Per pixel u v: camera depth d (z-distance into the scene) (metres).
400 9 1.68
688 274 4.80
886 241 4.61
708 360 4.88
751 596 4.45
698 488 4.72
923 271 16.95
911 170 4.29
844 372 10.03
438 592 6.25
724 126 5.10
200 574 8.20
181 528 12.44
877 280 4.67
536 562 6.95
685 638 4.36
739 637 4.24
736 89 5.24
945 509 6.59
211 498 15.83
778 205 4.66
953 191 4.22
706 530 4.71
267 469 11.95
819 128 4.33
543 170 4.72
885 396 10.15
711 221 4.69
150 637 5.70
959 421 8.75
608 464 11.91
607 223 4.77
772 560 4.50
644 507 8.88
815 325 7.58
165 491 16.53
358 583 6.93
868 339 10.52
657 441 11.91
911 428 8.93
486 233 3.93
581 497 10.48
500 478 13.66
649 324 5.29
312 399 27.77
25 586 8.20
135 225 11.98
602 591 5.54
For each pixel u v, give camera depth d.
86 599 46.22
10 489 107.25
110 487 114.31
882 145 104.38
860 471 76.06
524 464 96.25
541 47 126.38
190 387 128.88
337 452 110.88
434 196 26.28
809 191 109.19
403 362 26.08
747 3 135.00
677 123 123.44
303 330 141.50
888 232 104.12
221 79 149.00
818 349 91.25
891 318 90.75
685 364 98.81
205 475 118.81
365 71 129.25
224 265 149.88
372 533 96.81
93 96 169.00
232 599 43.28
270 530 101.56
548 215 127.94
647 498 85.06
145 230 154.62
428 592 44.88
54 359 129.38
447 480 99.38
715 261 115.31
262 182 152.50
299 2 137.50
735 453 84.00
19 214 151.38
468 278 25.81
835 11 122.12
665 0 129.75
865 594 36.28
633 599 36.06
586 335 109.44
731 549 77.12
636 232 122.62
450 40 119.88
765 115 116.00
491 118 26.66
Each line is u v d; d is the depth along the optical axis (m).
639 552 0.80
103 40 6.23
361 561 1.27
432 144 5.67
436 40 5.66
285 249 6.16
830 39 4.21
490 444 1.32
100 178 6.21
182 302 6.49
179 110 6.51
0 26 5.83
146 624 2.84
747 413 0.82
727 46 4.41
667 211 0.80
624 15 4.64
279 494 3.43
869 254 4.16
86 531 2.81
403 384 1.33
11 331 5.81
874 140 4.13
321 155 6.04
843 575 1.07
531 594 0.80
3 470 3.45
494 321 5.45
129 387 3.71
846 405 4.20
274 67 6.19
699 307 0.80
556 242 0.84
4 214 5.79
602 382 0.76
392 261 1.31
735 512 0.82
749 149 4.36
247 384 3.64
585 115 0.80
# # # # #
» **Required action**:
Would you set down every record again, exactly as it appears above?

» **Task output**:
Per pixel u v: camera depth d (z-distance into the scene) (metres).
400 9 1.68
688 274 4.80
886 241 4.61
708 360 4.88
751 596 4.45
698 488 4.72
923 271 16.95
911 170 4.29
844 372 10.03
438 592 6.25
724 126 5.10
200 574 8.20
181 528 12.44
877 280 4.67
536 562 6.95
685 638 4.36
739 637 4.24
736 89 5.24
945 509 6.59
211 498 15.83
778 205 4.66
953 191 4.22
706 530 4.71
267 469 11.95
819 128 4.33
543 170 4.72
885 396 10.15
711 221 4.69
150 637 5.70
959 421 8.75
608 464 11.91
607 223 4.77
772 560 4.50
644 507 8.88
815 325 7.58
165 491 16.53
358 583 6.93
868 339 10.52
657 441 11.91
911 428 8.93
486 233 3.93
581 497 10.48
500 478 13.66
649 324 5.29
312 399 27.77
25 586 8.20
135 225 11.98
602 591 5.54
For each pixel u v, give camera depth d.
86 599 46.22
10 489 107.25
110 487 114.31
882 145 104.38
860 471 76.06
524 464 96.25
541 47 126.38
190 387 128.88
337 452 110.88
434 196 26.28
809 191 109.19
403 362 26.08
747 3 135.00
677 123 123.44
303 330 141.50
888 232 104.12
221 79 149.00
818 349 91.25
891 318 90.75
685 364 98.81
205 475 118.81
365 71 129.25
224 265 149.88
372 533 96.81
93 96 169.00
232 599 43.28
270 530 101.56
548 215 127.94
647 498 85.06
145 230 154.62
428 592 44.88
54 359 129.38
447 480 99.38
715 261 115.31
262 182 152.50
299 2 137.50
735 453 84.00
19 214 151.38
468 278 25.81
835 11 122.12
665 0 129.75
865 594 36.28
633 599 36.06
586 335 109.44
731 549 77.12
636 232 122.62
450 40 119.88
765 115 116.00
491 118 26.66
Each line is u v d; d is the depth along the optical axis (m).
639 552 0.80
103 40 6.23
361 561 1.27
432 144 5.67
436 40 5.66
285 249 6.16
830 39 4.21
490 444 1.32
100 178 6.21
182 302 6.49
179 110 6.51
0 26 5.83
146 624 2.84
747 413 0.82
727 46 4.41
667 211 0.80
624 15 4.64
279 494 3.43
869 254 4.16
86 531 2.81
403 384 1.33
11 331 5.81
874 140 4.13
321 155 6.04
843 575 1.07
531 594 0.80
3 470 3.45
494 321 5.45
129 387 3.71
846 405 4.20
274 67 6.19
699 307 0.80
556 242 0.84
4 214 5.79
602 382 0.76
392 261 1.31
735 512 0.82
749 149 4.36
247 384 3.64
585 115 0.80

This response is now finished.